Compliance program assessments: the basics

Justice Holmes famously said The life of the law has not been logic: it has been experience. But when it comes to compliance and ethics (“C&E”) programs both law and experience matter.

To an extent never previously seen companies are assessing their C&E programs. The main reason is that the government – meaning, in the first instance, the United States government, but increasingly the governments of other countries as well – has issued various policy statements strongly encouraging business organizations to take this step.   But additionally,  experience has taught companies that assessments can be an invaluable way of doing what’s right and avoiding what’s wrong.

This posting will provide a short overview of how to assess your program.

What is a C&E program assessment?

An assessment is a review of policies, procedures and organizational culture regarding C&E.  Note that there are also other forms of C&E checking that can overlap with assessments. For example, program and risk assessment can overlap with auditing.

Program assessments are generally comprised of interviews and document reviews. Sometimes focus groups and/or surveys are part of the assessment process, too.

Ideally, interviews are conducted of both senior company officials and staff (e.g., law, compliance, human resources, finance, audit, controls, logistics, security and others), as well as the chair of the audit committee. Additionally, interviews of rank-and-file employees should be conducted where practical, although this is not always the case. Interviews can also be conducted of third parties, such as a company’s law firm that handles compliance-related matters.

The number of interviewees in an assessment is driven by a variety of factors. However, as a general matter 40 to 50 interviews should be adequate for most assessments.

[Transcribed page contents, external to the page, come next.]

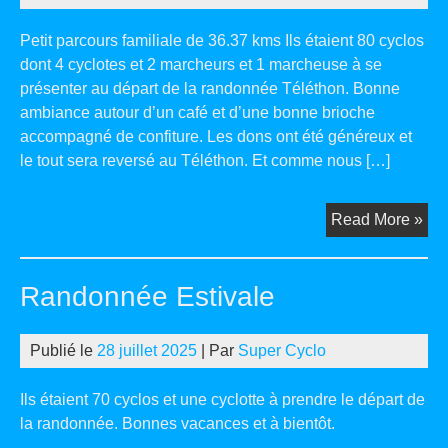
Petit parcours familiale de 36.37 kms Ils étaient 80 cyclos
dont 4 cyclotes et 2 marcheurs et 1 marcheuse à se
présenter au départ de la randonnée Téléthon. Bonne
ambiance autour d’un café et d’une bonne brioche
accompagné de confiture. Les dons ont été généreux et
le tout sera reversé au Téléthon. Et comme nous […]
Ra
Read More »
TE
20
Randonnée Estivale
Publié le
28 juillet 2025
| Par
Super Cyclo
Ils étaient 70 cyclos et une cyclotte à prendre le départ de
la randonnée. Bonnes vacances et à bientôt.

Interviews should be confidential, meaning interviewees should be instructed that they are not to discuss the assessment with anyone else. A company should also give serious consideration to conducting the assessment under the attorney-client privilege. On the one hand it adds a layer of confidentiality to the process, which should help promote candor on the part of the interviewees. On the other hand, a privileged assessment may be more difficult to share if one also seeks to preserve the attorney-client privilege.

Yet another layer of confidentiality is to instruct interviewees that the company will not disclose the source of comments except where it is facing a true exigency. In my experience this safeguard can be very helpful in promoting candor in interviews.

What to assess.

Among the areas of focus of an assessment is the culture of the organization. To my mind the following should be included

First there are the ethics culture mainstays, which need no introduction.

– Tone at the top.

– Tone in the middle.

– Speak up culture.

– Undue pressure.

– “Organizational justice.”

Second, there is the view of C&E by employees.  Note that the inclusion of this factor stems in part from a finding in the high-profile WorldCom case many years ago after that the denigration of compliance and law department personnel contributed to the massive fraud at issue in that case.

Third is the extent to which employees identify with their company and its mission. Unlike the other cultural attributes this one is a “two-edged sword.”  On the one hand such identification should make employees workforce less risk taking because presumably they would not want to cause harm to an entity that they admire. On the other hand, strong feelings about a company can have the opposite effect of leading employees to commit acts of blind loyalty to bad individuals, entities or causes.

Policies and procedures

In addition to reviewing culture a program assessment should cover all the key policies and procedures in the program. These include program oversight by the board of directors and executives; management of the compliance department; the role of other staff departments in the program; any functions outside the compliance department that play an important role in the program (e.g., ethics liaisons); risk assessment; training and communication; concerns reporting; investigations; discipline; remedial measures; auditing and monitoring; assessment and incentives.

In my experience, the areas most likely to provide “low hanging fruit” are monitoring and incentives. But each assessment will be different,

The criteria used for each aspect of the interviews will vary. However, criteria for efficacy generally include C&E program resources, clout, independence and reach.
The Report

In conducting interviews on these topics one should, of course, strive to identify not just positive findings but areas for opportunities for improvement. However, one should generally address recommendations in a non-dramatic tone, because those will be easier for a company to implement.

One should also, where possible, present the assessment to the board or management committee along with a plan for implementing the recommendations.

Moreover, it is also important to distinguish between recommendations to be implemented as soon as reasonably possible versus those which can be implemented “in the long term.” There is no generally accepted period of time for this. But one year would seem to be sufficient for most companies.